Folha de S. Paulo


Cinema Novo de novo

A espetacular retrospectiva do Cinema Novo na Cinemateca Brasileira, em São Paulo, deveria ter filas na porta. A qualidade dos 53 filmes deixa o Brasil muito melhor na fita do que realmente somos. Corra, porque vai até 14 de junho. Não tem filas. E é de graça!

Martin Scorsese é um grande fã de Glauber Rocha. O cineasta americano mostra os filmes do brasileiro a atores e fotógrafos com quem trabalha para "libertá-los do sistema". E nossos cineastas? Quando viu "Terra em Transe" no MoMA, em Nova York, seguido de aplausos de 20 minutos, Scorsese ficou muito impactado. Seu filme preferido do cineasta baiano é "O Dragão da Maldade Contra o Santo Guerreiro", prêmio de Melhor Diretor em Cannes em 1968, que ele vive revendo e mostrando às pessoas.

O Cinema Novo segue novo, como se vê na atualidade e na beleza dos filmes feitos há quase 50 anos. E desconhecido. Ele sempre foi difícil e dificultador. Seu sucesso artístico (e fracasso comercial) implodiu a viabilidade do cinema brasileiro. Todo mundo queria ser Glauber, e um cinema não se constrói com Glaubers, é liderado por eles.

Glauber liderava o cinema e o debate sobre o cinema, que naquela época existia. Mas foi forçado ao exílio e à morte precoce, em 1981, com 42 anos.

Imagine o que estaria dizendo e fazendo hoje no Brasil e no cinema brasileiro. As leis de incentivo e a nova reserva de mercado na TV, reforçadas pelas facilidades tecnológicas, fizeram explodir a produção de filmes, séries, programas, sites. A quantidade traz capacitação técnica, mas não trouxe ainda qualidade. Quantos grandes filmes foram produzidos pelo cinema brasileiro nas últimas décadas? Quantas obras-primas?

A baixa ambição artística dos cineastas atuais, formados num país que trata telenovelas como arte, é oposta à postura épica de qualquer cinemanovista. Por isso, a mostra na Cinemateca é um colírio em preto e branco para os olhos, oportunidade rara de ver obras-primas históricas em película, na tela grande. Novas cópias de "Esse Mundo é Meu", de Sérgio Ricardo, um lindo poema musical fotografado primorosamente por Dib Luft, e "O Bravo Guerreiro", de Gustavo Dahl, foram produzidas especialmente para a mostra.

A cinemateca, mergulhada em demorada crise de gestão e ameaçada por cortes cegos de verba, apresenta com os filmes exposição de objetos e documentos valiosos de seu acervo sobre a produção do Cinema Novo, como roteiros de Glauber com instruções de filmagem, pôsteres icônicos, fotos de produção.

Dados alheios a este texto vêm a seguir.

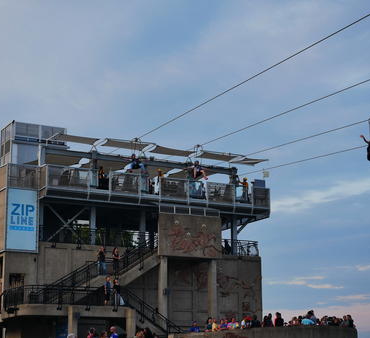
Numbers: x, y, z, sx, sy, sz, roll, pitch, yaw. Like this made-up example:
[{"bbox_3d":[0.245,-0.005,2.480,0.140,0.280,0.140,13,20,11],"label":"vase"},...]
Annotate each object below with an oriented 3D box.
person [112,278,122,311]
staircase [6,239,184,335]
[{"bbox_3d":[-4.050,7.459,54.620,0.500,1.660,0.350,4,-14,-20],"label":"person"},{"bbox_3d":[-5.543,7.140,56.228,9.955,6.607,5.068,7,-15,-29],"label":"staircase"}]

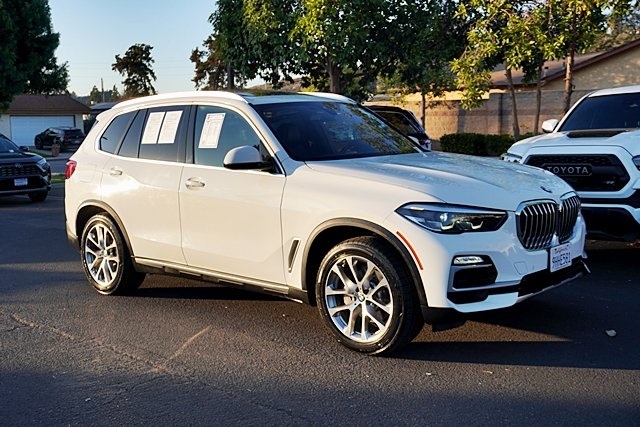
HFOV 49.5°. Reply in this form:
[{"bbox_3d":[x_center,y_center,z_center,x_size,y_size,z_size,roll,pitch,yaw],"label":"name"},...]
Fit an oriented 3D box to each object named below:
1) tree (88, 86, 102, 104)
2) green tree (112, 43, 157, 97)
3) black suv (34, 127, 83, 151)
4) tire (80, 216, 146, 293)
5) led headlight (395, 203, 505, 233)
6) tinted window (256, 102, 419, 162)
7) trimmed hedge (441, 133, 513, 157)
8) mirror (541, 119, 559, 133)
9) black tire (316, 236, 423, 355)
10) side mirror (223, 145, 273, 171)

Um tesouro.

Quase todo o Glauber está presente. Revi "Terra em Transe" e, como Scorsese, fiquei transtornado. Começa com um "travelling" em direção a José Lewgoy com solo de bateria de trilha sonora, exatamente como em "Birdman", Oscar de melhor filme este ano.

O filme de Glauber, de 1967, que narra as desilusões de um intelectual de esquerda que se envolve com políticos cafajestes e oportunistas, ainda ecoa, atualíssimo, com interpretações impressionantes e expressionistas de atores como Jardel Filho, Paulo Autran, e a incrível Anecy Rocha, irmã do cineasta, também morta trágica e precocemente.

"Eu sou um homem de esquerda", grita Paulo Gracindo, para gargalhada de Paulo Autran, que retruca, com cara de lunático: "Pela harmonia universal dos infernos chegaremos a uma civilização". Puro Glauber. Puro Brasil.

Uma intensidade que não se vê hoje em nosso cinema. Em nossa arte. E como faz falta.